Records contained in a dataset
BEGIN

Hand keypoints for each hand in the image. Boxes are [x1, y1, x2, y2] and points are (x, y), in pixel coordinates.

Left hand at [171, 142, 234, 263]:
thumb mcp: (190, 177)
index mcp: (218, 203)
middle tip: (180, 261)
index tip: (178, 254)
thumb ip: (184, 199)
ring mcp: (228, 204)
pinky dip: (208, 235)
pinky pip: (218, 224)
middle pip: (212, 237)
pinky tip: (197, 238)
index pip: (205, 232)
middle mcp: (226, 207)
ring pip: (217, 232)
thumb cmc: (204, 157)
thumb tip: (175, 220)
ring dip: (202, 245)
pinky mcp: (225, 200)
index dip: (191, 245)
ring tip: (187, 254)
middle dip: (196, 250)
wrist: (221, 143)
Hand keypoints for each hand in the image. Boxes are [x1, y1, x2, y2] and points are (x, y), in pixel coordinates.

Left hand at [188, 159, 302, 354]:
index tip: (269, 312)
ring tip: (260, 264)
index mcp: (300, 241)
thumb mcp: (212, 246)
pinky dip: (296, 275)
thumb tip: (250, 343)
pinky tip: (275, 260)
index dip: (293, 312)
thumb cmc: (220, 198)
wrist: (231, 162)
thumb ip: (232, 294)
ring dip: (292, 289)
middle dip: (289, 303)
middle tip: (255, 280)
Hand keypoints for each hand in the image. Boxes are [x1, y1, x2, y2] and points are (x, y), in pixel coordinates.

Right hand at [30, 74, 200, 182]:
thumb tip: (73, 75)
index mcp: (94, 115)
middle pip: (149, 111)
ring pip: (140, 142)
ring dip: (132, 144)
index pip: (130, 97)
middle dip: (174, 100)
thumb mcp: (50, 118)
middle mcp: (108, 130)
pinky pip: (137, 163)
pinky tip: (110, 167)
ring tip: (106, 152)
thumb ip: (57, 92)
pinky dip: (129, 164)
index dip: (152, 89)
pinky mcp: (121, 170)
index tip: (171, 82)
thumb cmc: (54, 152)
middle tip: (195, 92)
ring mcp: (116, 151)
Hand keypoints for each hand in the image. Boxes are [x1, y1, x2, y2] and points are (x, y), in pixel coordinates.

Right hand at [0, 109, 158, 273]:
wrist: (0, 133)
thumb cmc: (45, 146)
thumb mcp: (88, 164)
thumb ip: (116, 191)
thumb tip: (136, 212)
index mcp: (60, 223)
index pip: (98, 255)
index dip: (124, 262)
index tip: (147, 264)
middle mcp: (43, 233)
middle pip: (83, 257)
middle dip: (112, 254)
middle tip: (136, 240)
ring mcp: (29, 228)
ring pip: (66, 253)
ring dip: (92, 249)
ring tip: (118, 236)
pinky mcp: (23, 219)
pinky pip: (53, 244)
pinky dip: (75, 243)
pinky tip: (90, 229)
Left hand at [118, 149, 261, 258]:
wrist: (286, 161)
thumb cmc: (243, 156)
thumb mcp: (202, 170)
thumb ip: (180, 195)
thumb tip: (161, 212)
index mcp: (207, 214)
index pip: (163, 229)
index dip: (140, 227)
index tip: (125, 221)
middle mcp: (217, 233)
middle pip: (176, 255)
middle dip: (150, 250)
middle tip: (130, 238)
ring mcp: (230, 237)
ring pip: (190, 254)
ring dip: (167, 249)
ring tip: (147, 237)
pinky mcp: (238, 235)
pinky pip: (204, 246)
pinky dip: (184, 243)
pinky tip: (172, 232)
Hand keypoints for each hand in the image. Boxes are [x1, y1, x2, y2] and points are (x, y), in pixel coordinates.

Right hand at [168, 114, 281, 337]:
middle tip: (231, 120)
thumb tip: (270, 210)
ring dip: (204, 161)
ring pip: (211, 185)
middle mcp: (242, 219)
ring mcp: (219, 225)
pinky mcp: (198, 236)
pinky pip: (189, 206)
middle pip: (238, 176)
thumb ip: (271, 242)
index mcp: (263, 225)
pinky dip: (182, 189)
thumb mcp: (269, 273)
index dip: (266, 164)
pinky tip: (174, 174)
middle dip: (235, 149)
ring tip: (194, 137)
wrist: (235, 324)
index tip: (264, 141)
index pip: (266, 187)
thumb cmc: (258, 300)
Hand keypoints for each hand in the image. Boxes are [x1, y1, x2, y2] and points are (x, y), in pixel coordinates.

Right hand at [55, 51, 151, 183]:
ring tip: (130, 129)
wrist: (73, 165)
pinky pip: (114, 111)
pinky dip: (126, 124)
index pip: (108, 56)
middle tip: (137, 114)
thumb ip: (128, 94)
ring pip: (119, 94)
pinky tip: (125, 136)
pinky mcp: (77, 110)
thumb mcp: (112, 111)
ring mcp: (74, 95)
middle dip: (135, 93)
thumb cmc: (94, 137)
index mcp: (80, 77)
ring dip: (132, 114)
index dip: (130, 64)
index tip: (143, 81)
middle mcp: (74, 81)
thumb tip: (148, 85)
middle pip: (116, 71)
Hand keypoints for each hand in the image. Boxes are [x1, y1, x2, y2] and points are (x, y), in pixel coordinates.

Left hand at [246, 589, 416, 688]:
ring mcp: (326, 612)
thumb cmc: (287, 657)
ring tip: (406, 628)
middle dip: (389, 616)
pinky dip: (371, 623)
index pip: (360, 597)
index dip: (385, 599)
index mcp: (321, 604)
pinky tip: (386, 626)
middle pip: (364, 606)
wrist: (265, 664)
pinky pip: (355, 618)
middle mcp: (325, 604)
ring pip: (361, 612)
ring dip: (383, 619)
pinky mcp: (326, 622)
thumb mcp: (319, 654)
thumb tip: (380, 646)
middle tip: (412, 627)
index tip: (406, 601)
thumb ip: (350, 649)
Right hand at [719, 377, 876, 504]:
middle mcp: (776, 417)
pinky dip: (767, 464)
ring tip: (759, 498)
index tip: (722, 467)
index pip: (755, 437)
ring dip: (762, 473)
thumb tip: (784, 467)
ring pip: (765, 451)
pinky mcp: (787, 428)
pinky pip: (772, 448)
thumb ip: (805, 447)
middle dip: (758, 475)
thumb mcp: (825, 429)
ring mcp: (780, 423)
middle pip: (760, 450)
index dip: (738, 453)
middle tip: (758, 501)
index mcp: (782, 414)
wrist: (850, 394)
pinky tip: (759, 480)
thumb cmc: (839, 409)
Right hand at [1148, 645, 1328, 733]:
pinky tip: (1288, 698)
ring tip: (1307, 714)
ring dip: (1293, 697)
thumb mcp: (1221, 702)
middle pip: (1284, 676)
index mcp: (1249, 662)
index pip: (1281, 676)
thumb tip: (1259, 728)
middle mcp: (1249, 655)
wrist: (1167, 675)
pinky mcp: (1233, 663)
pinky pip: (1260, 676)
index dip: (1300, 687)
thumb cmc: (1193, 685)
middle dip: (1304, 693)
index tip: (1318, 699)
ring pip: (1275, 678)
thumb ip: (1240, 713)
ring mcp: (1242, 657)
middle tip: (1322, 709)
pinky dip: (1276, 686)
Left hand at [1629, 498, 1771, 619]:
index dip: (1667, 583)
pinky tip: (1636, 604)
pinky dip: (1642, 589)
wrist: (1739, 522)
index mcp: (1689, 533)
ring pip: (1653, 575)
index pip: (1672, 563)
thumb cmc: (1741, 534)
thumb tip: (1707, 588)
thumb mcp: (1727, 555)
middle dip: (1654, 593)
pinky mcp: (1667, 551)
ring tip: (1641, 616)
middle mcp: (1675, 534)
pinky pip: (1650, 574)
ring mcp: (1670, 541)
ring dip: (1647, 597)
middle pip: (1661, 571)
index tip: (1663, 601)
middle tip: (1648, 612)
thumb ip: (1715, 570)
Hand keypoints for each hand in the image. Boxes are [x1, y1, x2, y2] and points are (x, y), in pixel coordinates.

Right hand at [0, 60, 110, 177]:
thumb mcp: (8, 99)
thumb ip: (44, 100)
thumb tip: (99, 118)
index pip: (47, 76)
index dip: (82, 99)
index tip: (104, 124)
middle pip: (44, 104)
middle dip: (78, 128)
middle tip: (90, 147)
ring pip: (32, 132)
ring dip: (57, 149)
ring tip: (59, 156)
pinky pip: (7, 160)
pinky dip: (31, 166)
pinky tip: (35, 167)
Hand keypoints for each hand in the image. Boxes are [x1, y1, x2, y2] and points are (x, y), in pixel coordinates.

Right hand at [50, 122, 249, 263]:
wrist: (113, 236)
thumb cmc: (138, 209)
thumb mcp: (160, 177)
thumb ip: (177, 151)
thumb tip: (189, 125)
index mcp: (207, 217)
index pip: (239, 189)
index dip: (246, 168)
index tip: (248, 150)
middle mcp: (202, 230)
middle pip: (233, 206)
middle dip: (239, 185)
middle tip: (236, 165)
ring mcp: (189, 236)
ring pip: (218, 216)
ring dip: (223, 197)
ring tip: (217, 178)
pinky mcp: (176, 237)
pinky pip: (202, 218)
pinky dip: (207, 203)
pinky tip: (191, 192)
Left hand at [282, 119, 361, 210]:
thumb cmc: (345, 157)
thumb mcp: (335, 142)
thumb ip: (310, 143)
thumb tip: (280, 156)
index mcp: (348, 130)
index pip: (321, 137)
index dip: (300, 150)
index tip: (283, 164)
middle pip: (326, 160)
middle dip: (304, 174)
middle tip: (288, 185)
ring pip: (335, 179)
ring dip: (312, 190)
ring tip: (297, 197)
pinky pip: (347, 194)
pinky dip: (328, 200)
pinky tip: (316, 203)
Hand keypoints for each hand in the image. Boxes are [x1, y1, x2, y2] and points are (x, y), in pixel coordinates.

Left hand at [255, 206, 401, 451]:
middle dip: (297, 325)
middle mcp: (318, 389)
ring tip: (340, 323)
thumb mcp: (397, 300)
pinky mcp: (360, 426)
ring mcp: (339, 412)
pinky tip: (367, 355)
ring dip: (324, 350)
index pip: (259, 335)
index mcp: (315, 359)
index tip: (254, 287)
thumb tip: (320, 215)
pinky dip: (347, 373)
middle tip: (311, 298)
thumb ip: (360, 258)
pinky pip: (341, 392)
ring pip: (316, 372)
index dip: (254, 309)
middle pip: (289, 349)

END

WORK INSTRUCTIONS — Among the entries above, the lines between the ones containing "index pip: (1281, 676)" and "thumb tip: (1707, 588)", inclusive, are to be transcribed exactly. No other line is to be given.

SOLUTION TO THE EXERCISE —
index pip: (1281, 676)
thumb tip: (1259, 728)
middle mcp: (1249, 655)
wrist: (1167, 675)
pinky mcp: (1233, 663)
pinky pip: (1260, 676)
index dip: (1300, 687)
thumb cmc: (1193, 685)
middle dip: (1304, 693)
index tip: (1318, 699)
ring pip: (1275, 678)
thumb ip: (1240, 713)
ring mcp: (1242, 657)
middle tip: (1322, 709)
pinky dip: (1276, 686)
Left hand at [1629, 498, 1771, 619]:
index dip: (1667, 583)
pinky tip: (1636, 604)
pinky dip: (1642, 589)
wrist: (1739, 522)
index mcp: (1689, 533)
ring pip: (1653, 575)
index pip: (1672, 563)
thumb cmc: (1741, 534)
thumb tip: (1707, 588)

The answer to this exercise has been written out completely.